> **TO-DO ITEM**
Look through the records below, and copy out every line that holds the string "with".

● ● ●

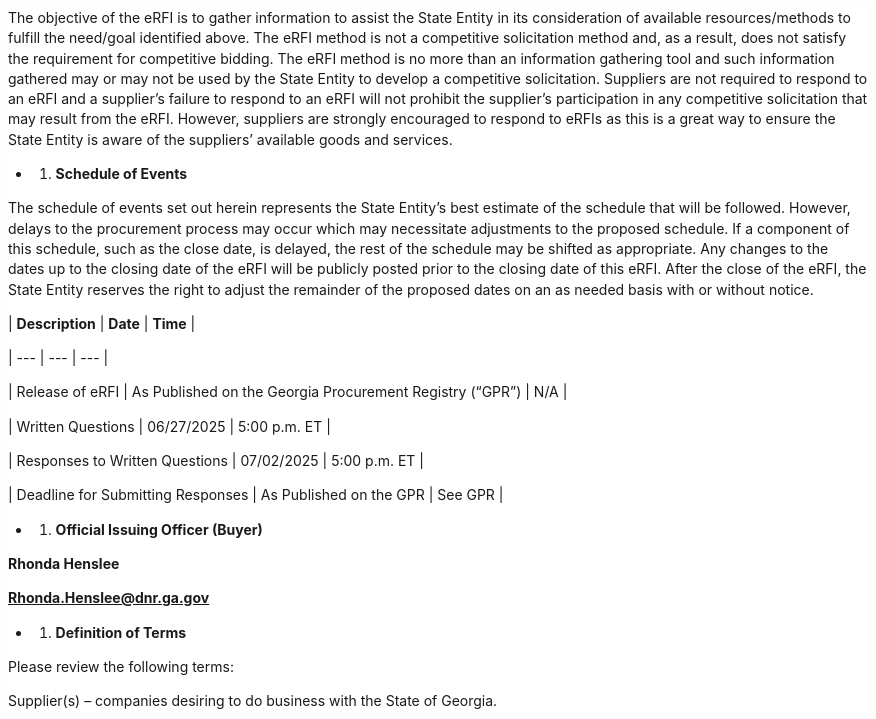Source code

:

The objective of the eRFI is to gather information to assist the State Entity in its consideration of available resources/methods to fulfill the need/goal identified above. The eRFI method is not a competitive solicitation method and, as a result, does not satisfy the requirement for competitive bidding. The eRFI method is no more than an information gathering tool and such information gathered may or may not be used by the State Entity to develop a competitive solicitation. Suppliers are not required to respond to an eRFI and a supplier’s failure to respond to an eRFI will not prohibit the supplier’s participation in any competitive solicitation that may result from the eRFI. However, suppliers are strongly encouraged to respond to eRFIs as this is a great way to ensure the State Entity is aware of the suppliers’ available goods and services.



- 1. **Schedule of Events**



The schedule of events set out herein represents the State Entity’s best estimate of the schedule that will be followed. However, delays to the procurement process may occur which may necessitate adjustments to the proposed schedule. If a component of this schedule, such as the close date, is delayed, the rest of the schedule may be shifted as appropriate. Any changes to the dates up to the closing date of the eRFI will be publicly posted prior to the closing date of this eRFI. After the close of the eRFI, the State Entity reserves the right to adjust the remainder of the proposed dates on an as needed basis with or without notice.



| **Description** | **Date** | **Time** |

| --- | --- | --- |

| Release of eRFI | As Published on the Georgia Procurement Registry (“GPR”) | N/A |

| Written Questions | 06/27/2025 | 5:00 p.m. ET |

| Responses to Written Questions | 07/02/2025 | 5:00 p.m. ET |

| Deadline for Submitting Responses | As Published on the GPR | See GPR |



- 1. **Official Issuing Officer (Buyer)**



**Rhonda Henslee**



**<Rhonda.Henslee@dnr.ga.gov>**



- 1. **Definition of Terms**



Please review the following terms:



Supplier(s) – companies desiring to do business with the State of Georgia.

● ● ●

> **EXERCISE ANSWER**
The schedule of events set out herein represents the State Entity’s best estimate of the schedule that will be followed. However, delays to the procurement process may occur which may necessitate adjustments to the proposed schedule. If a component of this schedule, such as the close date, is delayed, the rest of the schedule may be shifted as appropriate. Any changes to the dates up to the closing date of the eRFI will be publicly posted prior to the closing date of this eRFI. After the close of the eRFI, the State Entity reserves the right to adjust the remainder of the proposed dates on an as needed basis with or without notice.
Supplier(s) – companies desiring to do business with the State of Georgia.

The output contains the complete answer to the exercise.